Excerpted records: Begin

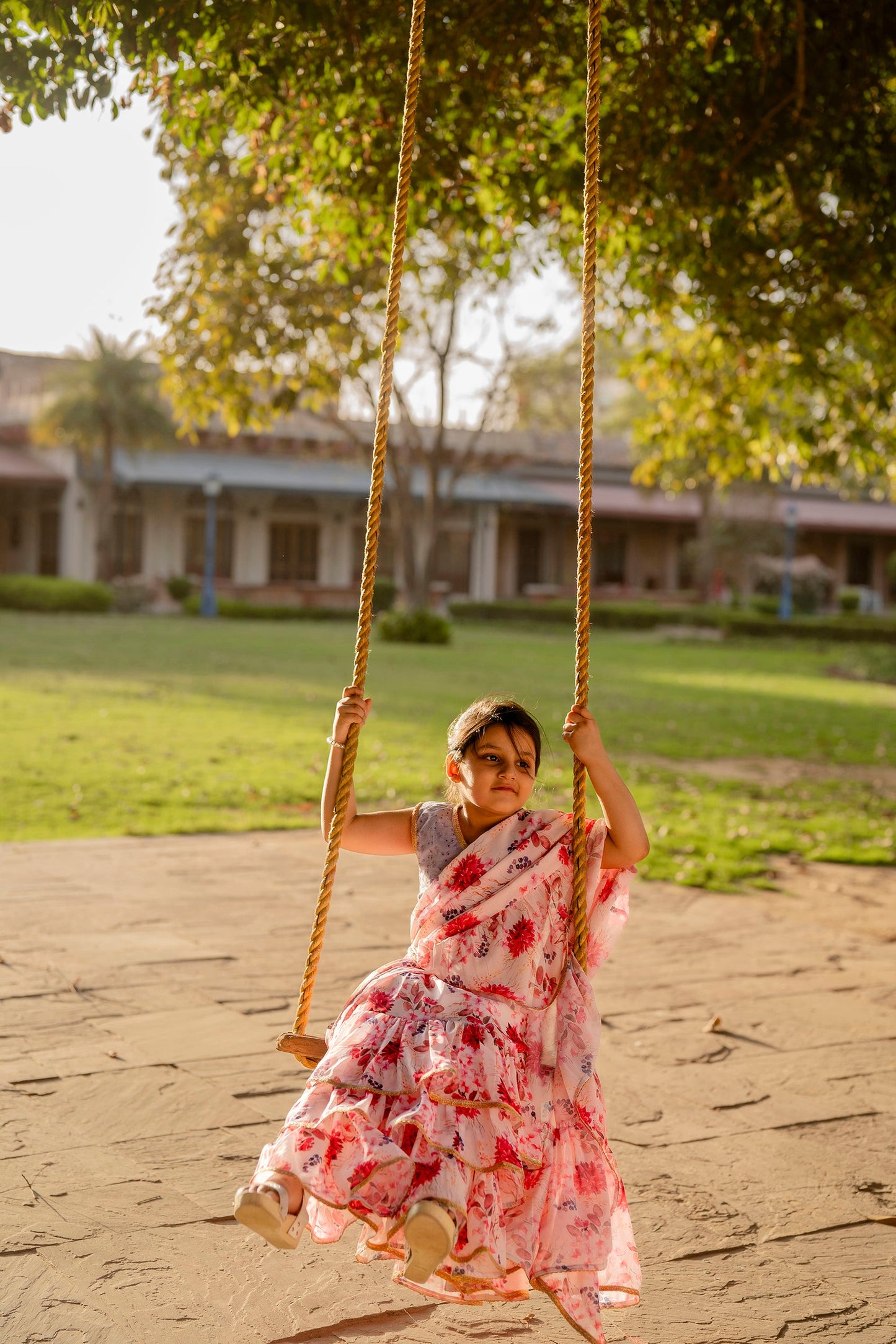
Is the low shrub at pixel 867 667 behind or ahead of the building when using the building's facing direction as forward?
ahead

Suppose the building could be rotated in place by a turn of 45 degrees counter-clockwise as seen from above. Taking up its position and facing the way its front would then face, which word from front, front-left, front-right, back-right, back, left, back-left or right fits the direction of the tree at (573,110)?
front-right

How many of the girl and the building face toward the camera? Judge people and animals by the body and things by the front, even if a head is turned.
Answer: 2

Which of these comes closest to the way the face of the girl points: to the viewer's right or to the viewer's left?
to the viewer's right

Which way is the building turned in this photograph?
toward the camera

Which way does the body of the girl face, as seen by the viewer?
toward the camera

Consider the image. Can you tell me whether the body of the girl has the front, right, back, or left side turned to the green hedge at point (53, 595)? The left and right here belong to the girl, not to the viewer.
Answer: back

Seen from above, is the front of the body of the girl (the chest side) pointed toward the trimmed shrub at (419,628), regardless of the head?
no

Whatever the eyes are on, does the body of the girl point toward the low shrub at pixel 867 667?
no

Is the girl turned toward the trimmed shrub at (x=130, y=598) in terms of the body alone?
no

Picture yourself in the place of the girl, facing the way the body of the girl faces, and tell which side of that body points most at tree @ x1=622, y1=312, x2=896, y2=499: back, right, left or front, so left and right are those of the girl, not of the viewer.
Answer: back

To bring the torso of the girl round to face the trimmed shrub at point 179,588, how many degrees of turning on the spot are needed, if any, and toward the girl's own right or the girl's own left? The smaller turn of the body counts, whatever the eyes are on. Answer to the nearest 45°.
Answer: approximately 180°

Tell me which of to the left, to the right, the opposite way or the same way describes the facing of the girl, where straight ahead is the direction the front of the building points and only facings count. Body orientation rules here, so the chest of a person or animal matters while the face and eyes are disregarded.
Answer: the same way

Excerpted records: End

## [Directions for this task]
All of the material goes into the answer exactly as it stands, except for the pictures.

## [Result for this exercise]
Is the low shrub at pixel 867 667 behind or ahead of the building when using the building's facing direction as forward?
ahead

Suppose the building could be rotated in place by a turn of 45 degrees counter-clockwise as seen from above. Taking up its position and facing the way its front would then face, which word from front, front-left, front-right, back-right, back, left, back-left or right fits the direction of the tree at (573,110)?
front-right

How many of the girl and the building face toward the camera? Judge people and animals by the body and things by the front, even if a head is turned.
Answer: 2

Which of these comes closest to the way the face of the girl points: to the viewer's right or to the viewer's left?
to the viewer's right

Which way is the building turned in this photograph?
toward the camera

Which way does the body of the girl face, as seen by the viewer?
toward the camera

Consider the image. Can you tell me whether the body of the girl has the front, right, back, or left side turned to the green hedge at point (53, 595)? The left and right here belong to the girl, not to the viewer.
Answer: back

Seen from above, is the front of the body of the girl (the chest side) pointed toward the trimmed shrub at (419,628), regardless of the head?
no

Whatever the eyes are on, does the body of the girl point toward the low shrub at pixel 867 667?
no

Is the girl turned toward the trimmed shrub at (x=130, y=598) in terms of the body alone?
no

Picture yourself in the place of the girl, facing the way the body of the girl faces, and tell which side of that body points most at tree @ x1=622, y1=312, x2=896, y2=499: back, right, left or front, so left and right are those of the girl, not of the viewer.
Answer: back

To bring the torso of the girl round to face the trimmed shrub at point 179,588, how many degrees of turning on the spot are needed, if any, and toward the girl's own right or the girl's own left? The smaller turn of the body counts, whatever the eyes are on. Answer to the nearest 45°.
Answer: approximately 180°

Tell me which of to the left, to the right, the opposite way or the same way describes the facing of the girl, where straight ahead is the direction the front of the building points and only facings count. Body orientation rules here, so the chest of a person or animal matters while the face and eyes are disregarded.
Answer: the same way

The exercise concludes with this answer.